» WORK TO COMPLETE
Restate word for word the entries below, starting with the line with "hardback book: present" and continuing through the line with "apple: present [95,339,121,370]". Include both of those lines and no others.

» EXTRACTED DATA
________________________
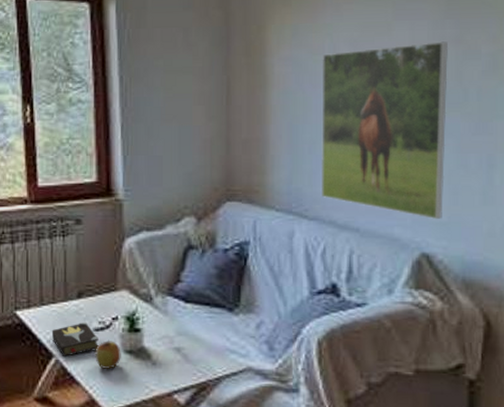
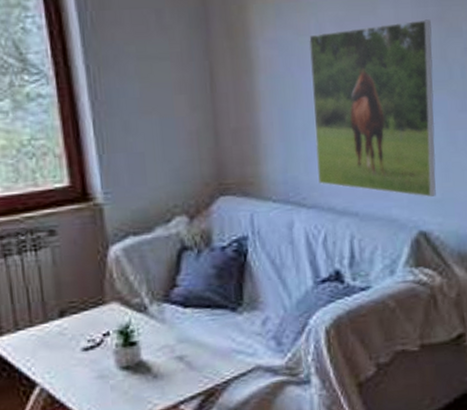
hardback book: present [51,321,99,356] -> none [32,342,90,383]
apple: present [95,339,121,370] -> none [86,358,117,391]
________________________
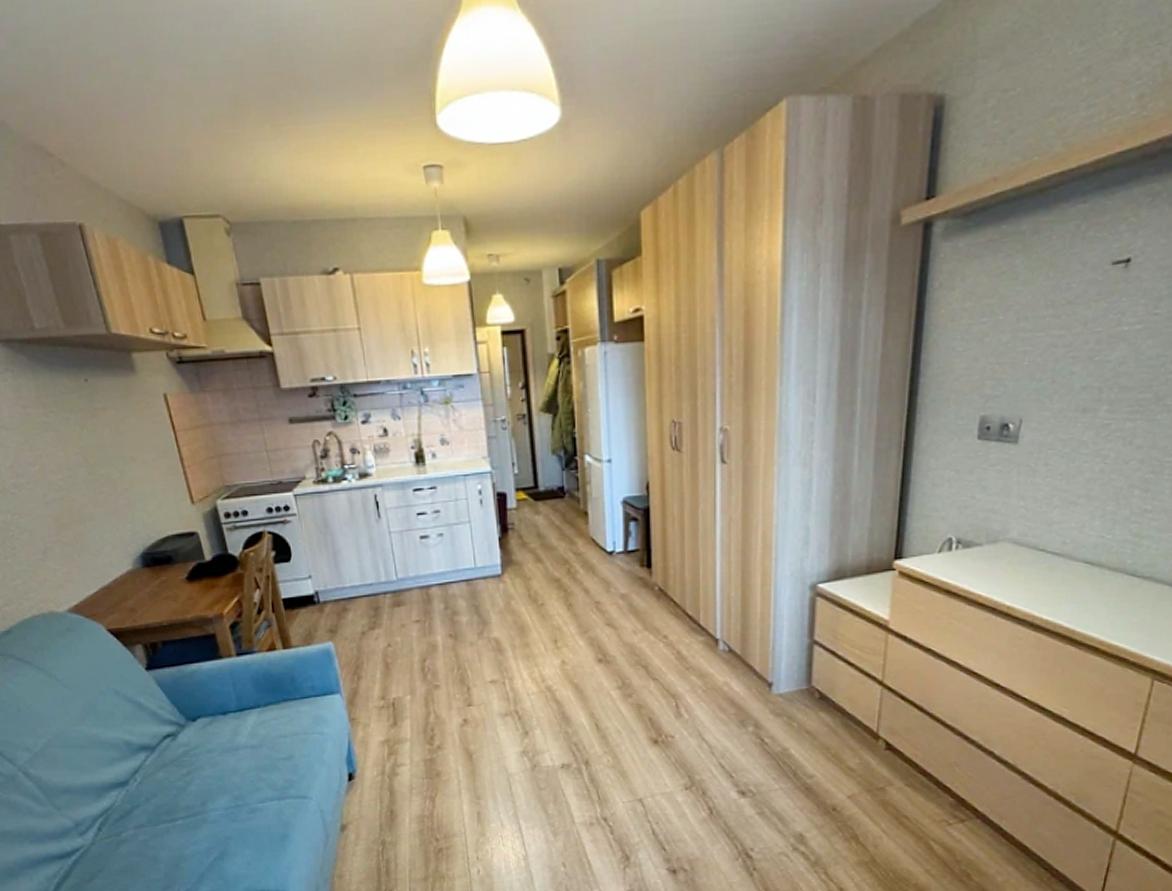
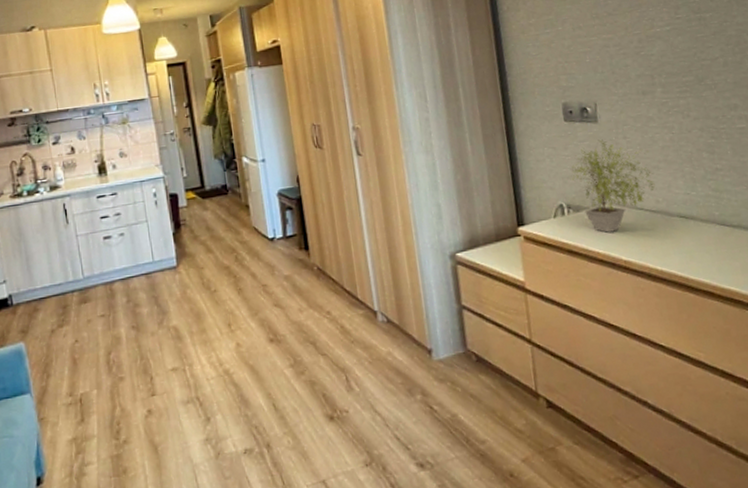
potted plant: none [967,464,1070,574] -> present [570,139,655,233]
________________________
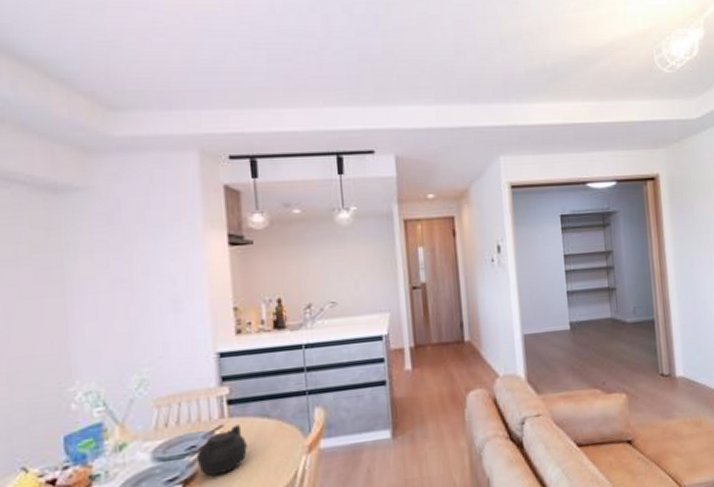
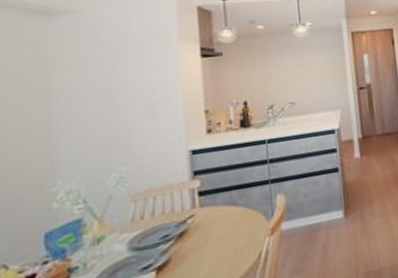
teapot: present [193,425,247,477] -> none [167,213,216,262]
________________________
» REPLY TO THE EXERCISE
hardback book: present [51,321,99,356] -> none [32,342,90,383]
apple: present [95,339,121,370] -> none [86,358,117,391]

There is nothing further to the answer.